***** Input data
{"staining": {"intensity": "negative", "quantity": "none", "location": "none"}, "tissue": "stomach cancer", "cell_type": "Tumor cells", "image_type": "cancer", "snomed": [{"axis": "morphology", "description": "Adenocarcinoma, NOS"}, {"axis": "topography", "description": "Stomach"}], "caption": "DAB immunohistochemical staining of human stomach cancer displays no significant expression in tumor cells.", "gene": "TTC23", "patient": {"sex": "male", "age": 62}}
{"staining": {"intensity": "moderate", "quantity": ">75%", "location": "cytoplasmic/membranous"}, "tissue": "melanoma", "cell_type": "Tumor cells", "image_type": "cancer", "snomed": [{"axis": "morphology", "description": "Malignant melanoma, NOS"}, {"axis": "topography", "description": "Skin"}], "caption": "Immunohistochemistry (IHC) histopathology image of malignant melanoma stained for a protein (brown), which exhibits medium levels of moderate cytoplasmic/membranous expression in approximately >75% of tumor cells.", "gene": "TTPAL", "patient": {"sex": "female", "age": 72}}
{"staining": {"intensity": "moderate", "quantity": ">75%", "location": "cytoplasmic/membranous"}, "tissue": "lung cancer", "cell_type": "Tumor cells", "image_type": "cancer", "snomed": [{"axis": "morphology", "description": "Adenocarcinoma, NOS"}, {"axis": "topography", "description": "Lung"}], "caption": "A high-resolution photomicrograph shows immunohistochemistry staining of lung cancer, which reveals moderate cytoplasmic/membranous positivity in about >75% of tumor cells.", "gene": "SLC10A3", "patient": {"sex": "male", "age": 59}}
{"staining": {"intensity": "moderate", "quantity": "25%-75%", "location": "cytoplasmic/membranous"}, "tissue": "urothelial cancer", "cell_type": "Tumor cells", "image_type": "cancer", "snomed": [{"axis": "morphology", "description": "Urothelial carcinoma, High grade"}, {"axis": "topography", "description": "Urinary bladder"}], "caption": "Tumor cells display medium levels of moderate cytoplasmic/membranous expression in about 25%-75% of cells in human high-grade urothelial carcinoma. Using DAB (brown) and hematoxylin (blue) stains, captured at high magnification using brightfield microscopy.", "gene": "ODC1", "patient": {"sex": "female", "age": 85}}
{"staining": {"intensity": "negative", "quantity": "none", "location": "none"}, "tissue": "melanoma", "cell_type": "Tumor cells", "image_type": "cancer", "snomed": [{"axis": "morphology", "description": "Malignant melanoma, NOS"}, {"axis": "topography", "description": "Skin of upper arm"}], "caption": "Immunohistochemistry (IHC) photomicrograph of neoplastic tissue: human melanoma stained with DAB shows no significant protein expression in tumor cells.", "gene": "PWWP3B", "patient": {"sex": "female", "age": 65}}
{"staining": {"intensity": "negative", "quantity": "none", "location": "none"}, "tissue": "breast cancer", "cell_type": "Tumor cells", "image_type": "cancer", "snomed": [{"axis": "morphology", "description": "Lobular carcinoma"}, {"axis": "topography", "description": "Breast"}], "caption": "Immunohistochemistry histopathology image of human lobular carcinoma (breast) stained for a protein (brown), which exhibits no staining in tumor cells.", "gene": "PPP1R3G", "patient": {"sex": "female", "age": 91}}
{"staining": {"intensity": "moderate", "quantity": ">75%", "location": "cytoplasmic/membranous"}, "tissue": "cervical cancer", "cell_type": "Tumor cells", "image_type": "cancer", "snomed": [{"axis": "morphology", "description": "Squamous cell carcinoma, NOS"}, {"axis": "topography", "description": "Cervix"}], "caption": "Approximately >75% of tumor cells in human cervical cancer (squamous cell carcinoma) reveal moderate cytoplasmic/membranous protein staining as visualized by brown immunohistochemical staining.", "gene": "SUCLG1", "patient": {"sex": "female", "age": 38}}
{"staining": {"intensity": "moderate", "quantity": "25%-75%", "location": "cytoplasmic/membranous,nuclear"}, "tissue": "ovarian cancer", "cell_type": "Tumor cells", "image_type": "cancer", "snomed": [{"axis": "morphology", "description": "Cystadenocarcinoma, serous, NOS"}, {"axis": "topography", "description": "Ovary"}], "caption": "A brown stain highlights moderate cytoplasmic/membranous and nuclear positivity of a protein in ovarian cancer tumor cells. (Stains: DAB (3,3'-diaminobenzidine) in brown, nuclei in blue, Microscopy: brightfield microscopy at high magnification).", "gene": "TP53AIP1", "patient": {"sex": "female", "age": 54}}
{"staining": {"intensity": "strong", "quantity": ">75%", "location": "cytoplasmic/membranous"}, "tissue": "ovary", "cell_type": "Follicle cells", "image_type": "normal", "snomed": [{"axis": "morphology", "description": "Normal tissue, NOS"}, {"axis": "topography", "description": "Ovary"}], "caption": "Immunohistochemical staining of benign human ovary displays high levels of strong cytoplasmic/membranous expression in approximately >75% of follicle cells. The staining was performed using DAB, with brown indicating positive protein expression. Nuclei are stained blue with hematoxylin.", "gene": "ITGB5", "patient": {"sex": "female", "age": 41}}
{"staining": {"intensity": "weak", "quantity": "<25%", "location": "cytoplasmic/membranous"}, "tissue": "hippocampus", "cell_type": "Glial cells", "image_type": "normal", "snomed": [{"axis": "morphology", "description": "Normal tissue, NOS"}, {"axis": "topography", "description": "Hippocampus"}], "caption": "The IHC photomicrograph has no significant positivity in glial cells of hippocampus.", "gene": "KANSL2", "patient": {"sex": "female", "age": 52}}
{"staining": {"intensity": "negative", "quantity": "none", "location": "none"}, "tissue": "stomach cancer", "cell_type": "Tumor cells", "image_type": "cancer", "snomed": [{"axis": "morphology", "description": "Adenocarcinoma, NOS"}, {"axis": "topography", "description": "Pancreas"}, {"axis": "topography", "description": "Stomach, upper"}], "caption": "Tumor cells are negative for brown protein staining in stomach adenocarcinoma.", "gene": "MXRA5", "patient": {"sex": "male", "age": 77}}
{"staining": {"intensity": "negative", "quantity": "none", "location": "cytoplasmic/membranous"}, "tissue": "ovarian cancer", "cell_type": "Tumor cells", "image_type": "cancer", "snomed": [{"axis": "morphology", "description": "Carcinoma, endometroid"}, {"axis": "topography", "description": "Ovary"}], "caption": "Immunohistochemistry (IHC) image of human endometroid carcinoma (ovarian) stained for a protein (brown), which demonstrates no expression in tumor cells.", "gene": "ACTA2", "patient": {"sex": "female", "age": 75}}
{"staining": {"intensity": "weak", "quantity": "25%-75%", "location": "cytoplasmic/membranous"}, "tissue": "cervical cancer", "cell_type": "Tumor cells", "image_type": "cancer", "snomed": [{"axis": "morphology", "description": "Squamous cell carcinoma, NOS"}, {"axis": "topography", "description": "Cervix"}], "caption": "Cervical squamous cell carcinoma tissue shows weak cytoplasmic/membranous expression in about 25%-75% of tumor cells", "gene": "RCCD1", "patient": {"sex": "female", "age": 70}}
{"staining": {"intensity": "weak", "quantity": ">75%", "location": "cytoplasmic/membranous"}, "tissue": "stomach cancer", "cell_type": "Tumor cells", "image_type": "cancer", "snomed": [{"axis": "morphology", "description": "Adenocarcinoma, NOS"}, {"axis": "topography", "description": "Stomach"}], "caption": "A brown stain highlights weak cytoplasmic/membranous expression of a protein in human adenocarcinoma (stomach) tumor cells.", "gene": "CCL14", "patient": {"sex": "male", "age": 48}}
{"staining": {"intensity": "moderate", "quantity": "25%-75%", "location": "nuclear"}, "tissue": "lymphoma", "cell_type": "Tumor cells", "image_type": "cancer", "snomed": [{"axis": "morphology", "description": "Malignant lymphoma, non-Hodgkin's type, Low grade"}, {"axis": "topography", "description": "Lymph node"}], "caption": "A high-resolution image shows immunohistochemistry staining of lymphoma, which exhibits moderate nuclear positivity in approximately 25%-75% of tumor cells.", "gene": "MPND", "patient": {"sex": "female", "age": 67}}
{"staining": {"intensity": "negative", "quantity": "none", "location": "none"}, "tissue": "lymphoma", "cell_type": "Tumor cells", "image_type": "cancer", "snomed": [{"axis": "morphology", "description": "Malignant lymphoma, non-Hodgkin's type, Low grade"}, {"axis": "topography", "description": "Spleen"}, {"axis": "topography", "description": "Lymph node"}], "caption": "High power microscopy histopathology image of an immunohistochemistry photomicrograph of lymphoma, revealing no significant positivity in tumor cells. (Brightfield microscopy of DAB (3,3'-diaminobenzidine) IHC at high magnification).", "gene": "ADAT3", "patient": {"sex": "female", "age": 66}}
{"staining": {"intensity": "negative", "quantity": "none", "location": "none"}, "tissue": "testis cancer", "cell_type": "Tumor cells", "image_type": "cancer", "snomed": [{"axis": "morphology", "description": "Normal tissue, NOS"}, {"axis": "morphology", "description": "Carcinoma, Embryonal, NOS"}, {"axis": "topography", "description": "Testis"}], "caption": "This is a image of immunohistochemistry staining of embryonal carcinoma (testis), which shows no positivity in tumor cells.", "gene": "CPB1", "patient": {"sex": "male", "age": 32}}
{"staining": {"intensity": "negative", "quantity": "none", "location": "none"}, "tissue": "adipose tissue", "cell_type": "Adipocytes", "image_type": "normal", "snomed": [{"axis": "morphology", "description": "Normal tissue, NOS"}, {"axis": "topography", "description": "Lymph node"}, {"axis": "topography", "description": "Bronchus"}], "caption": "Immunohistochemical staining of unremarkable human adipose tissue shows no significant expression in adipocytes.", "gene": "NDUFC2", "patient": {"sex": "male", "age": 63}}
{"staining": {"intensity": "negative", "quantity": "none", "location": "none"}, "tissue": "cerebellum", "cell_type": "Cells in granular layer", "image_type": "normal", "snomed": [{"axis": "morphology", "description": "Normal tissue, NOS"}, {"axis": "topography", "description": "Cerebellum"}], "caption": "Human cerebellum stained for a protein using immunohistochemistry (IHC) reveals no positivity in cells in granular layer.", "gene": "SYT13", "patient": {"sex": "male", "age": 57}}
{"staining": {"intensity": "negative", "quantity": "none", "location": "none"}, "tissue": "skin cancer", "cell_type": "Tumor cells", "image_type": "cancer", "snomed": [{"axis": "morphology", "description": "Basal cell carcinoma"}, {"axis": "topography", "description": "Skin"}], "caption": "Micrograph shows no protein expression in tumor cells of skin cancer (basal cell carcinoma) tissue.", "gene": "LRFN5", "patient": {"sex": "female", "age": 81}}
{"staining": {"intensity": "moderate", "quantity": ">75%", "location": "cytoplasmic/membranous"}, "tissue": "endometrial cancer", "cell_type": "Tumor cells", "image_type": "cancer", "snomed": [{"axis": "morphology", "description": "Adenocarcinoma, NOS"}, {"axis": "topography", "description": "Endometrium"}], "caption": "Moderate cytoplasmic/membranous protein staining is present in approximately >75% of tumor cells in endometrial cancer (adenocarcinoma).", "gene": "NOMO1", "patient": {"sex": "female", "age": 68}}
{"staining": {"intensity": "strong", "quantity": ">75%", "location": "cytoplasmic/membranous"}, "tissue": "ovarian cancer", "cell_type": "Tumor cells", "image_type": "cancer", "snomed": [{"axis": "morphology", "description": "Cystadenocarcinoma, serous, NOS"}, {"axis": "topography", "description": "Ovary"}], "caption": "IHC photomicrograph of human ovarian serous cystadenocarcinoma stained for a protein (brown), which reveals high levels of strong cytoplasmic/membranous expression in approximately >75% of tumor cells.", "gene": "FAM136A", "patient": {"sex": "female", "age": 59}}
**********
- _What the task requires_:
After locating the line holding "(IHC) image of" above, output exactly that line and every line after it through the line holding "cell carcinoma tissue". Include nothing else.

- _Answer for this exercise_:
{"staining": {"intensity": "negative", "quantity": "none", "location": "cytoplasmic/membranous"}, "tissue": "ovarian cancer", "cell_type": "Tumor cells", "image_type": "cancer", "snomed": [{"axis": "morphology", "description": "Carcinoma, endometroid"}, {"axis": "topography", "description": "Ovary"}], "caption": "Immunohistochemistry (IHC) image of human endometroid carcinoma (ovarian) stained for a protein (brown), which demonstrates no expression in tumor cells.", "gene": "ACTA2", "patient": {"sex": "female", "age": 75}}
{"staining": {"intensity": "weak", "quantity": "25%-75%", "location": "cytoplasmic/membranous"}, "tissue": "cervical cancer", "cell_type": "Tumor cells", "image_type": "cancer", "snomed": [{"axis": "morphology", "description": "Squamous cell carcinoma, NOS"}, {"axis": "topography", "description": "Cervix"}], "caption": "Cervical squamous cell carcinoma tissue shows weak cytoplasmic/membranous expression in about 25%-75% of tumor cells", "gene": "RCCD1", "patient": {"sex": "female", "age": 70}}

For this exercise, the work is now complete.